Provided records Block Start

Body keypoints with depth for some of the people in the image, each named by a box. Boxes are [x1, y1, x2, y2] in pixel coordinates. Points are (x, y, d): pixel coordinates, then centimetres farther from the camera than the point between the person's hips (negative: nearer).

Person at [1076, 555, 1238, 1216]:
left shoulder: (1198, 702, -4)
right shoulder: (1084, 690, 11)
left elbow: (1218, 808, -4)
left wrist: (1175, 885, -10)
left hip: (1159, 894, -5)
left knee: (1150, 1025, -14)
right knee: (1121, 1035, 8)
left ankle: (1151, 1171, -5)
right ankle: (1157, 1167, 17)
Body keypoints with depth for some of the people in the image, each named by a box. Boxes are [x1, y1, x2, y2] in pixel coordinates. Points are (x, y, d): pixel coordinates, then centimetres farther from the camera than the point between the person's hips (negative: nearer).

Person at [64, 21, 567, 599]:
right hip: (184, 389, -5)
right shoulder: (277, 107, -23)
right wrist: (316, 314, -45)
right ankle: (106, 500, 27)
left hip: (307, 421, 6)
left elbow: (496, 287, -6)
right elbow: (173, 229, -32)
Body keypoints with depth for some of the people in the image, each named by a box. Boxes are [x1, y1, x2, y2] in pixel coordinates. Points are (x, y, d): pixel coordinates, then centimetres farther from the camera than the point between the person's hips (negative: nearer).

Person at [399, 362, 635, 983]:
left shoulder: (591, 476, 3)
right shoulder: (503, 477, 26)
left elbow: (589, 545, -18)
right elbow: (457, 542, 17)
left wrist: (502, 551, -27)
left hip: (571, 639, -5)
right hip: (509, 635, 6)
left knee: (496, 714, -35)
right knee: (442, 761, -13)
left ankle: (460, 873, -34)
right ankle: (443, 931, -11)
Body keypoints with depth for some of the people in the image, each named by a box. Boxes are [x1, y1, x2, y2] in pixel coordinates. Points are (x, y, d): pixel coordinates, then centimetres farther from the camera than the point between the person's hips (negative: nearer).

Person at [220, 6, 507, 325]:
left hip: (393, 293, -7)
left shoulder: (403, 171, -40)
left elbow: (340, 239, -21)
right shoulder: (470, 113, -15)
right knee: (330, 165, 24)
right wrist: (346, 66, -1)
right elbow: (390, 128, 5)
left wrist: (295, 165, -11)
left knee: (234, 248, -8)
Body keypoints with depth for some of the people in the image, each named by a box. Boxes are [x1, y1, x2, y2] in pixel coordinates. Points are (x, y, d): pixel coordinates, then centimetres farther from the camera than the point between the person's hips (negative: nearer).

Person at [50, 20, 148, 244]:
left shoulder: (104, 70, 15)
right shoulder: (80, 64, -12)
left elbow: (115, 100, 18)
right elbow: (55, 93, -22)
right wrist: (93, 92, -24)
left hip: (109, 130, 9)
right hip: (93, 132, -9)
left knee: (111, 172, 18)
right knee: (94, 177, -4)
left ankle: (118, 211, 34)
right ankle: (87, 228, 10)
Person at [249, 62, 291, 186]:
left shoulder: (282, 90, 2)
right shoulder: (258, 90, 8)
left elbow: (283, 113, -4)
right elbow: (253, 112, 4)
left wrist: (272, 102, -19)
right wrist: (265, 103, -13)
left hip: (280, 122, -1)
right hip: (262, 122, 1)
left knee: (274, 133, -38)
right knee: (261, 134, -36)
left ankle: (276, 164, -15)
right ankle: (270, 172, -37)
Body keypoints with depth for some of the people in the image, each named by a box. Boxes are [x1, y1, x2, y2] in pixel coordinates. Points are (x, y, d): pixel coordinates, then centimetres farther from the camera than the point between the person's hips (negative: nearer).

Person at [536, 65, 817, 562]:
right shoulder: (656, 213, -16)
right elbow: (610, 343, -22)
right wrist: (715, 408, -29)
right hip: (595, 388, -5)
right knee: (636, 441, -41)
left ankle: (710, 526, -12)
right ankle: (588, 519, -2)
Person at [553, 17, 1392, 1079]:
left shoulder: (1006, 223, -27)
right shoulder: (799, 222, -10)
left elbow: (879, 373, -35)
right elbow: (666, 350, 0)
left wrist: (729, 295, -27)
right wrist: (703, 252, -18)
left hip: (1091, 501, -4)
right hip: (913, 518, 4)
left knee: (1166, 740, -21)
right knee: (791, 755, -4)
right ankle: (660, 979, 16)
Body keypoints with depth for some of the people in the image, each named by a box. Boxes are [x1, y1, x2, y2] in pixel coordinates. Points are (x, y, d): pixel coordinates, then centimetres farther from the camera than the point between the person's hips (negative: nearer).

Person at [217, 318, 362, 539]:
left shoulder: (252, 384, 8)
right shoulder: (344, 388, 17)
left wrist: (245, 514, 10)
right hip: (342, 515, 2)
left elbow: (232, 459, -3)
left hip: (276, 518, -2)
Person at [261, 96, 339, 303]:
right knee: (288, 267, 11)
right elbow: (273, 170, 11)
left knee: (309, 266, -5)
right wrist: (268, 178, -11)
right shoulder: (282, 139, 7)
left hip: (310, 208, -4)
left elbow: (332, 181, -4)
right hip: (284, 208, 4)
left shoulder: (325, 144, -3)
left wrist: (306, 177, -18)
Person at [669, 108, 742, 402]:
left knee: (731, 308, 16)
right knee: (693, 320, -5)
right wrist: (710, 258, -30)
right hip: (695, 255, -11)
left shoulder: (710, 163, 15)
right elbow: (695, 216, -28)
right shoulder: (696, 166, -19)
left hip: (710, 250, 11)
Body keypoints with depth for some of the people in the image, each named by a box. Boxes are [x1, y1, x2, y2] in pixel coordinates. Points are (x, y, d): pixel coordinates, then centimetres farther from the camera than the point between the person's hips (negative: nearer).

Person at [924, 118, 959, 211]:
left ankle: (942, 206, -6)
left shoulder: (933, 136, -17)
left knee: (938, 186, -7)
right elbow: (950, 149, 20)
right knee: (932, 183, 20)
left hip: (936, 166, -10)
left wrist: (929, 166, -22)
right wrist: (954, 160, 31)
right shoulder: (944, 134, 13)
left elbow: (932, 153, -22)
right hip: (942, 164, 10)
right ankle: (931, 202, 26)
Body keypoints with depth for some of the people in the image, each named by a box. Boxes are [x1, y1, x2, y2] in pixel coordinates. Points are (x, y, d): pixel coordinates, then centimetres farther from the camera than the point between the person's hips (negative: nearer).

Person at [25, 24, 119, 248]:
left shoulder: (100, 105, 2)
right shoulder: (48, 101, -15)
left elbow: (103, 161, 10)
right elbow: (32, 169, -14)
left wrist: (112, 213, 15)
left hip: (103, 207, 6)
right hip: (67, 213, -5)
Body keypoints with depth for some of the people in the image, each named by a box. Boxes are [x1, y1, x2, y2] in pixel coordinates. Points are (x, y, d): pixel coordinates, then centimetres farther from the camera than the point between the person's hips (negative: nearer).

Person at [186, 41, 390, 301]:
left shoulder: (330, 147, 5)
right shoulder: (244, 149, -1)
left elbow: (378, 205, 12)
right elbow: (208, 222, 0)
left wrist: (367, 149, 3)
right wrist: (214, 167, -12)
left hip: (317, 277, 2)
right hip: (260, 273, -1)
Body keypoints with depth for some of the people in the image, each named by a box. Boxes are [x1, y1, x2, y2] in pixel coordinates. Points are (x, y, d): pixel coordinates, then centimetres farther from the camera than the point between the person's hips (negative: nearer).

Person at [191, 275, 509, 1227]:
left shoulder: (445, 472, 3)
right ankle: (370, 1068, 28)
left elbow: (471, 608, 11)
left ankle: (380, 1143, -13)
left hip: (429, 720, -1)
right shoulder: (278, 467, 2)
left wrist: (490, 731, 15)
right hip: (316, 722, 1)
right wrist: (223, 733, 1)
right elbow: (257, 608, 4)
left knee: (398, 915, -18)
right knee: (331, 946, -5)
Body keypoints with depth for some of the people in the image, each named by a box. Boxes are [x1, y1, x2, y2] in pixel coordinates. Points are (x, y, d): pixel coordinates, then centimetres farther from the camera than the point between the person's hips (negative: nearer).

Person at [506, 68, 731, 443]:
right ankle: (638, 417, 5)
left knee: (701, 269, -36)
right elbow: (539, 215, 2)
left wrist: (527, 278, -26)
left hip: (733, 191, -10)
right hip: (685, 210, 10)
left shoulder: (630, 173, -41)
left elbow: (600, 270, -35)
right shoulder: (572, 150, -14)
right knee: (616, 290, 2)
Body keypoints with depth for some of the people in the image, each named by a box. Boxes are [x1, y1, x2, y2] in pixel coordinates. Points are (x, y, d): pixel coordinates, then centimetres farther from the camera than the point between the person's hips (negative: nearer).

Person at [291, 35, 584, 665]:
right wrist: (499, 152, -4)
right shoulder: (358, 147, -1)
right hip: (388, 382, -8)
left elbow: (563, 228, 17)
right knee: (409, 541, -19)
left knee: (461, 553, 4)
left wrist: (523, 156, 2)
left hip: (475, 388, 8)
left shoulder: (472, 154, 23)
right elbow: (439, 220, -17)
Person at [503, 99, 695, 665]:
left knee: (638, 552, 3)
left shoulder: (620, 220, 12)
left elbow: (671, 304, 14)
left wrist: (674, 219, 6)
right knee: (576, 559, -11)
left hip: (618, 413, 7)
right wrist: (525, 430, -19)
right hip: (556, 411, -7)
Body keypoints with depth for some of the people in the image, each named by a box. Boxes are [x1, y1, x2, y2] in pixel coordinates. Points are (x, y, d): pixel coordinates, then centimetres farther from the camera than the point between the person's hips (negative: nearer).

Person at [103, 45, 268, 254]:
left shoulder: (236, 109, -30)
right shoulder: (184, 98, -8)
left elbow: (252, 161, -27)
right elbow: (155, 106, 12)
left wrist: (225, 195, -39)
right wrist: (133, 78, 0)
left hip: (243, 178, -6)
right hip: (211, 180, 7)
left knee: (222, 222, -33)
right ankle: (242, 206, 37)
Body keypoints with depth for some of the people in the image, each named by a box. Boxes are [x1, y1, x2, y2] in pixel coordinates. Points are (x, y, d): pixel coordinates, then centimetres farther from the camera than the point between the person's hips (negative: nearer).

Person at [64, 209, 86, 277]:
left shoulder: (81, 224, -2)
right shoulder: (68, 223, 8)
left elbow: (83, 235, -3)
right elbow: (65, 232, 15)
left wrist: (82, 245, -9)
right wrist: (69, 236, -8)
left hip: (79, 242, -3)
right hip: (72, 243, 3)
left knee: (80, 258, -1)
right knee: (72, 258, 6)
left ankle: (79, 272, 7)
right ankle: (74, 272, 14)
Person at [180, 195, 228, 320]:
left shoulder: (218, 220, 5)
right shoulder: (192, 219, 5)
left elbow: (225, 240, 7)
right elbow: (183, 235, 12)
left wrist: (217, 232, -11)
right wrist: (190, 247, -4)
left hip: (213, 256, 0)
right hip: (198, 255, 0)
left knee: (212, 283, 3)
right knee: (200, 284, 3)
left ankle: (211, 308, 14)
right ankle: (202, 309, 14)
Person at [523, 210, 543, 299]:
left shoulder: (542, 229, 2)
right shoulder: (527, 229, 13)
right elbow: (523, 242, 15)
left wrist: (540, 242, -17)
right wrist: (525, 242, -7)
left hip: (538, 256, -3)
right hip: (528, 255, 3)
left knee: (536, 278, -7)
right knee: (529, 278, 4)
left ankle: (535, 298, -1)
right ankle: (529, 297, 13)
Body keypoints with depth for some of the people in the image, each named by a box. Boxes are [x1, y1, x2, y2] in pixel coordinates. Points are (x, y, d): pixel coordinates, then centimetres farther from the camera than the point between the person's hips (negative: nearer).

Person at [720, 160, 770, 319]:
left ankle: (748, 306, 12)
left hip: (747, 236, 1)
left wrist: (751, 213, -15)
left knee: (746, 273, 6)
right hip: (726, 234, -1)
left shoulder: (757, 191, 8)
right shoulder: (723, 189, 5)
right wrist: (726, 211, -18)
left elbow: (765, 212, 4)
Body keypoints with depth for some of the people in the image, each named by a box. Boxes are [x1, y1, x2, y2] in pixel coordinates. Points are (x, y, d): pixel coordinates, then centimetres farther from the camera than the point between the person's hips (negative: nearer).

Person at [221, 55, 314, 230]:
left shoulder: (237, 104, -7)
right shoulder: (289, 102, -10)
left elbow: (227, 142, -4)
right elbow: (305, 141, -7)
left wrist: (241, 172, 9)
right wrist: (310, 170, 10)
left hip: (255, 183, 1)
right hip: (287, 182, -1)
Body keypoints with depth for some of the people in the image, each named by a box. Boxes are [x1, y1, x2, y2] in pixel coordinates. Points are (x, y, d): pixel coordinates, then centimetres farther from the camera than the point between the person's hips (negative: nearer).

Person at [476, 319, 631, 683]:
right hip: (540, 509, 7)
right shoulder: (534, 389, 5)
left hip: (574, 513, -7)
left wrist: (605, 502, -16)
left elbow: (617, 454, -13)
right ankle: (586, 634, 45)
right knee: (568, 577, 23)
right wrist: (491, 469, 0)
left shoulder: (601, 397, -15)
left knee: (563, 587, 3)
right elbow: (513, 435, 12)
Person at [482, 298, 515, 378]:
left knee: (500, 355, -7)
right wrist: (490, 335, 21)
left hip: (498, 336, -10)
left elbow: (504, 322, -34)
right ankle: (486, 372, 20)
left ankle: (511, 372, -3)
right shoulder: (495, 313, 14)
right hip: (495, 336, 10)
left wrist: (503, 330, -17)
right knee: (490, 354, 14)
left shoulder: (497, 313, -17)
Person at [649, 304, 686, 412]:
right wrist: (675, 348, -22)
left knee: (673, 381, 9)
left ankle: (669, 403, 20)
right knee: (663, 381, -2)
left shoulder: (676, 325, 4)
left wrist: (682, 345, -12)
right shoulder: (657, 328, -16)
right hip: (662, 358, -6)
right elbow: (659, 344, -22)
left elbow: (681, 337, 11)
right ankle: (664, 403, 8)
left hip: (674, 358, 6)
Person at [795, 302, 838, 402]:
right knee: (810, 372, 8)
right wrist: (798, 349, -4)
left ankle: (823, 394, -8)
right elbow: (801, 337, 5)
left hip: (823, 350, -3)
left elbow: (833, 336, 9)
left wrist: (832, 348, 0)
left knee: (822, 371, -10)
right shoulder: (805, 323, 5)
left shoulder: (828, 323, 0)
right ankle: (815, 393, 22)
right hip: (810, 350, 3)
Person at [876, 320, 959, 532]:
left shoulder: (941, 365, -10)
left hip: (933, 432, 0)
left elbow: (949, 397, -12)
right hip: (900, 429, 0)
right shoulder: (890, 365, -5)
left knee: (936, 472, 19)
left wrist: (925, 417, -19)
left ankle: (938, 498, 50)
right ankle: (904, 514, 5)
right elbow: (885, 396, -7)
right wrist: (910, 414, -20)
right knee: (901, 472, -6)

Provided records Block End

→ Problem statement: What do the lines above say from the one containing "left ankle: (211, 308, 14)" down to the one containing "right hip: (287, 182, -1)"? Return them exactly, both end lines included, and only them.

→ Exercise response:
left ankle: (211, 308, 14)
right ankle: (202, 309, 14)
Person at [523, 210, 543, 299]:
left shoulder: (542, 229, 2)
right shoulder: (527, 229, 13)
right elbow: (523, 242, 15)
left wrist: (540, 242, -17)
right wrist: (525, 242, -7)
left hip: (538, 256, -3)
right hip: (528, 255, 3)
left knee: (536, 278, -7)
right knee: (529, 278, 4)
left ankle: (535, 298, -1)
right ankle: (529, 297, 13)
Body keypoints with depth for some of the people in the image, each named by a box. Boxes are [x1, y1, x2, y2] in pixel coordinates. Points are (x, y, d): pixel coordinates, then centimetres farther from the camera than the point between the person's hips (negative: nearer).

Person at [720, 160, 770, 319]:
left ankle: (748, 306, 12)
left hip: (747, 236, 1)
left wrist: (751, 213, -15)
left knee: (746, 273, 6)
right hip: (726, 234, -1)
left shoulder: (757, 191, 8)
right shoulder: (723, 189, 5)
right wrist: (726, 211, -18)
left elbow: (765, 212, 4)
Body keypoints with depth for some of the people in the image, each named by a box. Boxes are [x1, y1, x2, y2] in pixel coordinates. Points are (x, y, d): pixel coordinates, then centimetres farther from the camera than the point between the person's hips (negative: nearer).

Person at [221, 55, 314, 230]:
left shoulder: (237, 104, -7)
right shoulder: (289, 102, -10)
left elbow: (227, 142, -4)
right elbow: (305, 141, -7)
left wrist: (241, 172, 9)
right wrist: (310, 170, 10)
left hip: (255, 183, 1)
right hip: (287, 182, -1)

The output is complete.